09 outubro 2005

coluna do ximenes

de 08/10. a todos que já amargaram na mão da telemerda:

Disk-Inferno

Sou o consumidor que a Telemar pediu a Deus. Dou uma boiada, seis galinhas e duas mariolas para não entrar numa briga; portanto, nunca conferi uma conta. Deveria. Afinal, há sete anos a Hellemar está no topo da lista das empresas com mais reclamações registradas no Procon do Rio, justamente por cobranças indevidas. Mas eu sempre lhe dei um voto de confiança. A empresa, contudo, me acusou de mafioso esta semana.

Pode parecer que se trata de um problema pessoal. Mas sofrer com a Hellemar é um esporte que quase todo carioca pratica. Um esporte assaz simbólico de um cotidiano marcado pelo desrespeito institucionalizado em todas as áreas: segurança, consumo, serviços. Assim, creio que este samba da telefonia louca é de interesse dos leitores.

Estou de mudança e pedi transferência da linha. A Hellemar se negou a fazê-lo: alegaram uma dívida, referente ao mês de abril, dos antigos moradores do apartamento para o qual estou indo. Então tá.

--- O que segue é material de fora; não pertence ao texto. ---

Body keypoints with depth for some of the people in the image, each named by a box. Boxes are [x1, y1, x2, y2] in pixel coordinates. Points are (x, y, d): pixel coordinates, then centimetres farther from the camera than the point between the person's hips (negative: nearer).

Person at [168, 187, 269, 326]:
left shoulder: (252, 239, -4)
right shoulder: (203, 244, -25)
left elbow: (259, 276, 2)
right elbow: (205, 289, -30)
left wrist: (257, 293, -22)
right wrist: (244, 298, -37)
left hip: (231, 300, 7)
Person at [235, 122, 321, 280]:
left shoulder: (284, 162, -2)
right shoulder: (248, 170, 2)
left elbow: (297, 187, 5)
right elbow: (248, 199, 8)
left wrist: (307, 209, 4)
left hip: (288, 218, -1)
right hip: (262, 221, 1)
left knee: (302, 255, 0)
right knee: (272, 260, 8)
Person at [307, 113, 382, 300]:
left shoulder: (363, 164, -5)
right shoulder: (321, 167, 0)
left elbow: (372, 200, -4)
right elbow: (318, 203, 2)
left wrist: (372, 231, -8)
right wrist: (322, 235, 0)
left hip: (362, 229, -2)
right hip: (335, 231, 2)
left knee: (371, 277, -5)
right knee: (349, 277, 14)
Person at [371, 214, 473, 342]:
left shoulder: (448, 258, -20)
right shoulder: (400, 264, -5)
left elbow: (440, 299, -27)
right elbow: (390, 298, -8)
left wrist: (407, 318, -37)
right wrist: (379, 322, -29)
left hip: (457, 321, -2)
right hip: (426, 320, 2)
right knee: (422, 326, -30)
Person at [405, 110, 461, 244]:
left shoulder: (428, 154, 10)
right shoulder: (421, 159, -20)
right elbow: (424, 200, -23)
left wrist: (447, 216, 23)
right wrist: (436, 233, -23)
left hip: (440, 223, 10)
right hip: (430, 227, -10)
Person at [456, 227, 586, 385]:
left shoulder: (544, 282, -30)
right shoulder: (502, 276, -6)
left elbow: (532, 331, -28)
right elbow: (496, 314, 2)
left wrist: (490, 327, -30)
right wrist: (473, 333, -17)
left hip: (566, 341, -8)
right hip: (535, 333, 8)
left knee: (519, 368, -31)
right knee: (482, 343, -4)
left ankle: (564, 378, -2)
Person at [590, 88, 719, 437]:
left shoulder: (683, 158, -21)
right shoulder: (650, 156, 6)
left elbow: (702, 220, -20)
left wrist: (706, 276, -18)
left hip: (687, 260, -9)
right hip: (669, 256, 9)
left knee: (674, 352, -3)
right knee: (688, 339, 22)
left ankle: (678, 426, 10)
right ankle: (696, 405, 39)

Entrei em contato com a antiga moradora, que é gente de bem. Ela nunca soube dessa dívida. Há de ter sido confusão na cobrança. Seja como for, ela não teve qualquer problema para cancelar sua linha quando se mudou? e já tem outro telefone! Ou seja, alguém não paga uma conta seja lá por que razão, nunca é cobrado, cancela a linha, consegue outra, e fica por isso mesmo. E o problema passa a ser de quem se mudar para esse endereço depois.

Pelo telefone, a atendente V. me explica que a intenção não é me repassar a dívida. Ufa! Só que eu preciso provar que em abril eu não morava no meu futuro endereço. Kafkaqui, Kafkalá, viva a Telemar.

O nome-CPF da linha A SER transferida usa a Telemar por anos em determinado endereço. A Telemar, entre todas as possíveis instituições deste planeta, SABE onde este nome-CPF estava em abril. Sabe que não era no apartamento para o qual foi pedida a transferência. Esco-esco-esco, a Telemar é uma peça do Ionesco. Mas V. diz que vai “explicar”:

— Por exemplo, o senhor tem um telefone com seu nome e CPF e não paga a conta, então cancela a linha e pede outra com o CPF do seu filho. Para evitar isso, nós não conectamos a linha se houver dívida no mesmo endereço.

Ah, então é isso. Não se trata do absurdo, mas de algo bem mais banal: Mario Puzo. A Hellemar acha que sou pai do Sonny Corleone. Embora não haja dívida neste nome-CPF que há anos é cliente da empresa, eles partem do princípio que este nome-CPF está armando um golpe familiar contra eles. Bem, reza a lei que cabe ao acusador o ônus da prova. Menos no universo Hellemar.

Então, lá vou eu perder uma tarde de trabalho, gastar dinheiro com transporte, para levar a documentação requerida por eles. Mostradas as provas de que este nome-CPF nada tem a ver com a dívida, entra em questão a transferência. Aí, a coisa se transforma em “Eu, robô”, a versão com o Will Smith. Ou qualquer ficção científica na qual o mundo é dominado por grandes corporações. Os atendentes W. e D. negam todos os procedimentos sobre a transferência que, antes, V. havia “explicado” ao telefone.

— Então o 103 deu informações erradas?

— Não nos responsabilizamos pelas informações fornecidas ao telefone.

— Então quem se responsabiliza pela informação correta? Não existe uma pessoa com quem se possa falar?

— Não. Existe uma empresa. A Telemar.

— Então porque a mesma empresa diz uma coisa ao telefone e outra ao vivo?

Sem resposta.

— E o cliente, como fica?

— O cliente segue os procedimentos da Telemar.

Vinte minutos à frente, W. solta a seguinte pérola:

— Sei que pareço robótico, mas você fica repetindo as mesmas perguntas.

— Claro, nenhuma resposta faz sentido.

Bem, nem tão robótico assim. Quando cheguei em casa, o telefone já havia sido cortado. Um dia antes do previsto. Ou seja, parece mesmo uma história de Mario Puzo. Com toques de Kafka, Asimov e Phillip K. Dick.

Solução: nenhuma. A Hellemar é um monopólio privatizado e tem poder absoluto sobre nós. É a autocracia corporativa nos limites do absurdo. Seria trágico, se não fosse cômico.